González Macchi – ex-presidente do Senado que chegou ao poder depois do assassinato do vice-presidente Luis María Argaña e a renúncia do chefe de estado, Raúl Cubas, em março de 1999 – pareceu com capacidade de se garantir depois de sufocar a intentona comunista de maio desse ano, atribuida a Oviedo.
E a prisão do caudilho populista no Brasil, no mês seguinte – a pedido das autoridades paraguaias que o investigam pelo assassinato de Argaña – desembaraçou o primeiro mandatário de seu inimigo confesso.
Mas alguns dissidentes do oficialismo, assim como parte da oposição, apostam agora por uma substituição, a curto prazo, do mandatário, pelo vice-presidente Julio César ‘‘Yoyito’’ Franco, do Partido Liberal.
Franco foi o vencedor das eleições vice-presidenciais de 13 de agosto, restando assim como a única figura do Executivo que conta com a legitimidade das urnas. Tratou-se, também, da primeira derrota infligida ao Partido Colorado desde sua chegada ao poder em 1947.
Oviedo, desde a prisão, tinha chamado seus partidários da União Nacional de Colorados Éticos (Unace) a votar pela oposição, e alguns próximos de Franco admitem que esse apoio foi chave na vitória do líder opositor.
Segundo diversos diplomatas latino-americanos consultados pela France Presse, González Macchi não conseguiu constituir uma base de poder, e não tem força para levar adiante a sempre adiada reforma do Estado e as privatizações.
O governo promulgou uma lei de ‘‘via rápida’’ para vender a telefônica estatal, a companhia de águas e as estradas de ferro. A cobiçada telefonia nacional, primeira na lista de privatizações, será a prova de fogo de González Macchi, que deverá enfrentar as mobilizações do influente funcionalismo público.
Os especialistas estimam que 60% da economia nacional está nos negócios do Estado e os 200.000 funcionários representam com suas famílias quase a metade do eleitorado nacional, clientela política que estava há pouco tempo prisioneira da estrutura do Partido Colorado.
Depois da derrota eleitoral, o movimento de González Macchi, Reconciliação Colorada, se fragmentou. E o grupo no poder voltou a abrir quase em surdina a porta para o oviedismo, para evitar um desmoronamento absoluto dos Colorados. Bader Rachid, presidente do Partido, pertencente ao setor argañista, afirmou que ‘‘a unidade dos colorados é uma prioridade’’ e não esconde suas reuniões com a direção da Unace.

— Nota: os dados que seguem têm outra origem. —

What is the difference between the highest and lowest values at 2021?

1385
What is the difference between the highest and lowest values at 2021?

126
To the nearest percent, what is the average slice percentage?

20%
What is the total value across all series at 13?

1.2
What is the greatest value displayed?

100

Diógenes Martínez, um senador colorado dissidente, afirmou em declarações à France Presse que González Macchi somente conseguirá se manter no cargo se o Congresso lhe aprovar um projeto de lei de bônus de 85.000.000 de dólares e se conseguir um pacto com os oviedistas.
Mas a Unace já põe preço na negociação, e exige que sejam arquivados os processos criminais contra seu líder, para que este possa voltar ao Paraguai. Os próximos a González Macchi ‘‘terão que optar pelo partido e seus interesses, ou seus interesses pessoais. A unidade implica que Oviedo esteja no Paraguai e livre’’, afirmou Carlos Galeano Perrone, porta-voz da Unace.
Os principais referentes liberais, por sua vez, não escondem seu sonho de ser governo de 2001 a 2003 (data prevista para as próximas eleições), já que sabem que somente poderão ter credibilidade nas urnas se conseguirem demonstrar que sabem administrar o país, depois de décadas de oposição.
Os amigos de Franco multiplicam as declarações hostis contra González Macchi e lhe recomendam que retome sua bancada no Senado. O vice-presidente, no entanto, opta por uma posição mais conservadora e diz que prefere observar se o mandatário tem vontade política para levar as reformas adiante.